Aufgabenstellung
1) Beantworte anhand des Textes über den Studienaufenthalt in Wien diese Fragen:
(a) Wie alt ist Sophie Marlen Berger?
(b) In welchem Jahr kam Karl Peter Gölkel als diplomierter Bildhauer nach Bern?
(c) Seit welchem Jahr ist SEMP die Schweizer Lösung für die Beteiligung am Erasmus-Programm?
2) Gib bitte aus dem Text über den Studienaufenthalt in Wien alles von „Horizont erweitern“ bis hinunter zu „das vorgestellt hatten.“ wortgetreu wieder.

Textauszug
# # # # #

Sophie Berger und Karl Gölkel
Karl und Sophie studieren an der HKB im Fachbereich Konservierung und Restaurierung. Mit SEMP – dem Swiss European Mobility Programme (ehemals Erasmus) – waren sie im Frühlingssemester in Wien und berichten über ihre Eindrücke.
Sophie Marlen Berger ist 24 Jahre alt und schon immer in Bern zu Hause. Seit 2020 studiert sie an der HKB im Studiengang Master of Arts Conservation-Restoration in der Vertiefung Moderne Materialien und Medien (MMM), momentan im zweiten Semester. Das Spektrum dieser Vertiefung reicht von Skulpturen über Installationen bis hin zu Medienkunst und webbasierten Werken, dazu gehören auch konzeptuelle und performative Kunstformen.
Karl Peter Gölkel ist 56 Jahre alt, hatte bereits ein Studium an den Staatlichen Akademien der Bildenden Künste Stuttgart und München hinter sich, als er 2009 als diplomierter Bildhauer nach Bern kam, und studiert ebenfalls seit 2020 im Studiengang Bachelor of Arts Konservierung an der HKB. In der Vertiefung Architektur und Ausstattung liegt sein Schwerpunkt in der Innenausstattung von Räumen: textilen Wandverkleidungen, Vorhängen, Tapeten oder Möbelbezugsstoffen zum Beispiel.
Horizont erweitern
Beide waren in Wien, um ihren Horizont zu erweitern. Sophie spricht von der Lust, Neues zu sehen und zu erleben, und davon, aus der eigenen Komfortzone herauszukommen; Karl erhoffte sich neue Erfahrungen und Kontakte. Und vielleicht auch die Möglichkeit, zielgerichtet Netzwerke aufzubauen. Möglich wurde der Aufenthalt in Wien durch SEMP, seit 2014 die Schweizer Lösung für die Beteiligung am Erasmus-Programm. Ziel von SEMP ist es, die Studierendenmobilität und die Zusammenarbeit zwischen den europäischen Hochschulen zu fördern. Somit wird es möglich, Austauschsemester und -praktika zu absolvieren, mit andersartigen Arbeitsmethoden und Studieninhalten in Berührung zu kommen und Sprachkompetenzen zu verbessern – also wertvolle Erfahrungen zu sammeln, genau wie Sophie und Karl sich das vorgestellt hatten.

# # # # #

[Auszug aus einem Datensatz]

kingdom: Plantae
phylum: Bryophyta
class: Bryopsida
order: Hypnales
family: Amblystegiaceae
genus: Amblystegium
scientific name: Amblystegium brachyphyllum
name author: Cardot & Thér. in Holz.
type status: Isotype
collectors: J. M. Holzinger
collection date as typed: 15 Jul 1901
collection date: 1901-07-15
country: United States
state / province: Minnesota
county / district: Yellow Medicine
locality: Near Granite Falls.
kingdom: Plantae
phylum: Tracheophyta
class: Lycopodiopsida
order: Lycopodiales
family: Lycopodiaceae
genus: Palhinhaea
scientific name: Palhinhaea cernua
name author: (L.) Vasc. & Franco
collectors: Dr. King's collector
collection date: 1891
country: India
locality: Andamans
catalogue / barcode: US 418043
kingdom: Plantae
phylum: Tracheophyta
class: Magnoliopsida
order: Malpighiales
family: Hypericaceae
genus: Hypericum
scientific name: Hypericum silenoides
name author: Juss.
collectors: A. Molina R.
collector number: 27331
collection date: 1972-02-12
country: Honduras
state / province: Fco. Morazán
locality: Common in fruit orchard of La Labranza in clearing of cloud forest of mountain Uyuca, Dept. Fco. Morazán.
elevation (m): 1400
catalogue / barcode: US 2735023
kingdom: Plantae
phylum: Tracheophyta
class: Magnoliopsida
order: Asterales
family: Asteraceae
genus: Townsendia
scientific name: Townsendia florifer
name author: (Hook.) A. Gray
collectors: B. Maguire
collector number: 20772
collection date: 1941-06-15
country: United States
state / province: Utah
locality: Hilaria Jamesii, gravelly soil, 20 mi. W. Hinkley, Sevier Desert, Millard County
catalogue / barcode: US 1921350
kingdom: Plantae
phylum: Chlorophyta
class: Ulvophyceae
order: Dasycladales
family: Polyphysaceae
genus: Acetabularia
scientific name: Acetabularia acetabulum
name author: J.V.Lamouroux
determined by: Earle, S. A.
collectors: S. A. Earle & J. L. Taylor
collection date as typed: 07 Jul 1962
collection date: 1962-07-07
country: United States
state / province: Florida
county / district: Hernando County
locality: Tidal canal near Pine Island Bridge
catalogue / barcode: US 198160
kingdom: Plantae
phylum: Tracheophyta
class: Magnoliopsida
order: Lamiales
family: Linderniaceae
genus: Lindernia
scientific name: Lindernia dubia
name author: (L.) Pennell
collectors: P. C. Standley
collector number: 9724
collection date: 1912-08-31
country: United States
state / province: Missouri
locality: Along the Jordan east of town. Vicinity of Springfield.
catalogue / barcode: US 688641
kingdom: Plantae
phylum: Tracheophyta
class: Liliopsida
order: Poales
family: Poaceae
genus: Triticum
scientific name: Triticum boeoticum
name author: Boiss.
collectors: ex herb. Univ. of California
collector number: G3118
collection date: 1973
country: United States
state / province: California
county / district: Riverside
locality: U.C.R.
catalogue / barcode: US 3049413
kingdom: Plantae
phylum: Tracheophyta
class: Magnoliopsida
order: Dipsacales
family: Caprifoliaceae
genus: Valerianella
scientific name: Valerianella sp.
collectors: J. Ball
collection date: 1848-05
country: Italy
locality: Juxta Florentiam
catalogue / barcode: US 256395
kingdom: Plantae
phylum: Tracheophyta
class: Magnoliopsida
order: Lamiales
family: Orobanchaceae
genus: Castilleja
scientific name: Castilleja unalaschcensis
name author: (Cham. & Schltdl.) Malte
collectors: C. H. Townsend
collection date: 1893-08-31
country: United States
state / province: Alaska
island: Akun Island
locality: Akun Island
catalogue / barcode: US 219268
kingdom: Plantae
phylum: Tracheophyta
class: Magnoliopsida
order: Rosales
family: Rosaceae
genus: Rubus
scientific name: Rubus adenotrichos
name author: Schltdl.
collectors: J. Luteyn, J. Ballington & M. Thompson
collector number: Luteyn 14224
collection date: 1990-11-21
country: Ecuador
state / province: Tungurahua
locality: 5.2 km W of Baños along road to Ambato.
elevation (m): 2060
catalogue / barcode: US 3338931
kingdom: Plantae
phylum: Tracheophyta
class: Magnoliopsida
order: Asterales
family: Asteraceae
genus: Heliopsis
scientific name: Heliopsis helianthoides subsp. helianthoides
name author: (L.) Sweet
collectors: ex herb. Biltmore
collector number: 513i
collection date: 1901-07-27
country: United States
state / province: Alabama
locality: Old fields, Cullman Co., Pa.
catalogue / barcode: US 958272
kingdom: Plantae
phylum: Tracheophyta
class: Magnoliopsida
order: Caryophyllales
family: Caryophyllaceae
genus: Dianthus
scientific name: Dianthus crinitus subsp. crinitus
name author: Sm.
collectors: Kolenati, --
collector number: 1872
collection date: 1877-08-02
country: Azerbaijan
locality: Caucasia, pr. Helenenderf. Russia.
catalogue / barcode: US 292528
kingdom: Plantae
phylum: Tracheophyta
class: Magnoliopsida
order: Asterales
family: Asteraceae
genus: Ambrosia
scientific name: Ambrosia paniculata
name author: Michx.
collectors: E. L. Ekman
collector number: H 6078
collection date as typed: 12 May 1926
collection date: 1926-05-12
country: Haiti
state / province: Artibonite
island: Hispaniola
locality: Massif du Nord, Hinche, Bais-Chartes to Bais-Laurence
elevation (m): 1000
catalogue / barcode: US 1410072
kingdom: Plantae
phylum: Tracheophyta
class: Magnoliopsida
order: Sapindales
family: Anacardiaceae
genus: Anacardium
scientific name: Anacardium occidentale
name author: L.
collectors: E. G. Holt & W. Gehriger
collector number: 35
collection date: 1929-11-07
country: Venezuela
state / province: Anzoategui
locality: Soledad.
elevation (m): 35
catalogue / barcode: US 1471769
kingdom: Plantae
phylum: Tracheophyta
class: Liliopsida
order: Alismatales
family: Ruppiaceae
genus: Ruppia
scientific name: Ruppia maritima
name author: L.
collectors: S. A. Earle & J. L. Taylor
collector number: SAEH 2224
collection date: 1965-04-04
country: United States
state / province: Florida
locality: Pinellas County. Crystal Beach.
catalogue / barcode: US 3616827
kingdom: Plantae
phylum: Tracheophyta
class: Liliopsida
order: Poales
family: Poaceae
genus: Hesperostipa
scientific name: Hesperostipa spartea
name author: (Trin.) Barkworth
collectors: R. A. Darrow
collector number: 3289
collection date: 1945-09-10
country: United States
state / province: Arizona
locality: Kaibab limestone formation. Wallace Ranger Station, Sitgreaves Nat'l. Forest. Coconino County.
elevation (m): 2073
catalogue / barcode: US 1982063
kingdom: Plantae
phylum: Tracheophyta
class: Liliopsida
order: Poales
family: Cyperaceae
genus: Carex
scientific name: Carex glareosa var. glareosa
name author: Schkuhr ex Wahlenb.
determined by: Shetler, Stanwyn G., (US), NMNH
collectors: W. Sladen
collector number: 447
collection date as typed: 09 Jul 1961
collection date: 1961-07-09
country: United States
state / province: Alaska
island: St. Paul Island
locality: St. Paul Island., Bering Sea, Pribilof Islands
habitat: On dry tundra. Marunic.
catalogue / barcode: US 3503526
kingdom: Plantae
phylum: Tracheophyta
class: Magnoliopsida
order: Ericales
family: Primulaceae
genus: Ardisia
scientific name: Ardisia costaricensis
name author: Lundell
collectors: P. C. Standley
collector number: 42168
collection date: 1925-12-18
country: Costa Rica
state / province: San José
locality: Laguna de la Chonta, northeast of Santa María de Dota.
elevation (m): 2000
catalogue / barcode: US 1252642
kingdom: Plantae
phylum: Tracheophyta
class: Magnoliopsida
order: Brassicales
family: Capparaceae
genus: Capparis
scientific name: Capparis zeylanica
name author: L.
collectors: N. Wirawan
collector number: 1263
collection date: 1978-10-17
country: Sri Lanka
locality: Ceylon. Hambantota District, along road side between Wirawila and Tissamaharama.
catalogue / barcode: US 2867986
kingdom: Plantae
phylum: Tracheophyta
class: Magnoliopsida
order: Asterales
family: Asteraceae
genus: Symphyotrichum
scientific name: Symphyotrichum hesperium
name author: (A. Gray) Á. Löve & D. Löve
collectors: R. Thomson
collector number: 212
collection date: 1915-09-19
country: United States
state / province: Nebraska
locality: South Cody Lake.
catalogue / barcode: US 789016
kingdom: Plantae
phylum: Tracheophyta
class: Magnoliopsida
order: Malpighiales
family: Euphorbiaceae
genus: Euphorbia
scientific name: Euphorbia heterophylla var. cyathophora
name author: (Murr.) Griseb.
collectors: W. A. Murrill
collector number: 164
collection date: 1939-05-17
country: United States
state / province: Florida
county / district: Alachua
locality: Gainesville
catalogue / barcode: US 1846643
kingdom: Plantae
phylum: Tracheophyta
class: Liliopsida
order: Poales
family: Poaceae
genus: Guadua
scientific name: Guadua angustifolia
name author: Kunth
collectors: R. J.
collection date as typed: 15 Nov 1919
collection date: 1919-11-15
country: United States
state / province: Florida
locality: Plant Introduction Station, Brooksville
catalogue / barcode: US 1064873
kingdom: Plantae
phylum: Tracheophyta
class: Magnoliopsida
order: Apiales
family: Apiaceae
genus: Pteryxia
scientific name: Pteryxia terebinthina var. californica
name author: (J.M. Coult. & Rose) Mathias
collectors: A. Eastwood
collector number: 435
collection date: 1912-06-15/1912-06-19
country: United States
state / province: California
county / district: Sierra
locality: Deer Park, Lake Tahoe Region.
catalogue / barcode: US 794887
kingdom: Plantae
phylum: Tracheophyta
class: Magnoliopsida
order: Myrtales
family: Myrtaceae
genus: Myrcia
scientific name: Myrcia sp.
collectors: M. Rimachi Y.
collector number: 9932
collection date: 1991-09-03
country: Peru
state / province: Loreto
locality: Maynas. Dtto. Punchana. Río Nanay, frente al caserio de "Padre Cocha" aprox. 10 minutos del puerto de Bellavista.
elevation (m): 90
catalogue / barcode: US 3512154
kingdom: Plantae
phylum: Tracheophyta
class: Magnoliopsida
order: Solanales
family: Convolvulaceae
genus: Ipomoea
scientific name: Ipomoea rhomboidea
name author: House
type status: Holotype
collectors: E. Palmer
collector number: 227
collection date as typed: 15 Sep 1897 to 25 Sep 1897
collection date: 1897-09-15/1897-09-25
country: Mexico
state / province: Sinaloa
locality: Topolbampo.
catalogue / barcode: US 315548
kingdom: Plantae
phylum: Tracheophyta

# # # # #

Lösungen
1)
(a) 24 Jahre
(b) 2009
(c) Seit 2014

2)
Horizont erweitern
Beide waren in Wien, um ihren Horizont zu erweitern. Sophie spricht von der Lust, Neues zu sehen und zu erleben, und davon, aus der eigenen Komfortzone herauszukommen; Karl erhoffte sich neue Erfahrungen und Kontakte. Und vielleicht auch die Möglichkeit, zielgerichtet Netzwerke aufzubauen. Möglich wurde der Aufenthalt in Wien durch SEMP, seit 2014 die Schweizer Lösung für die Beteiligung am Erasmus-Programm. Ziel von SEMP ist es, die Studierendenmobilität und die Zusammenarbeit zwischen den europäischen Hochschulen zu fördern. Somit wird es möglich, Austauschsemester und -praktika zu absolvieren, mit andersartigen Arbeitsmethoden und Studieninhalten in Berührung zu kommen und Sprachkompetenzen zu verbessern – also wertvolle Erfahrungen zu sammeln, genau wie Sophie und Karl sich das vorgestellt hatten.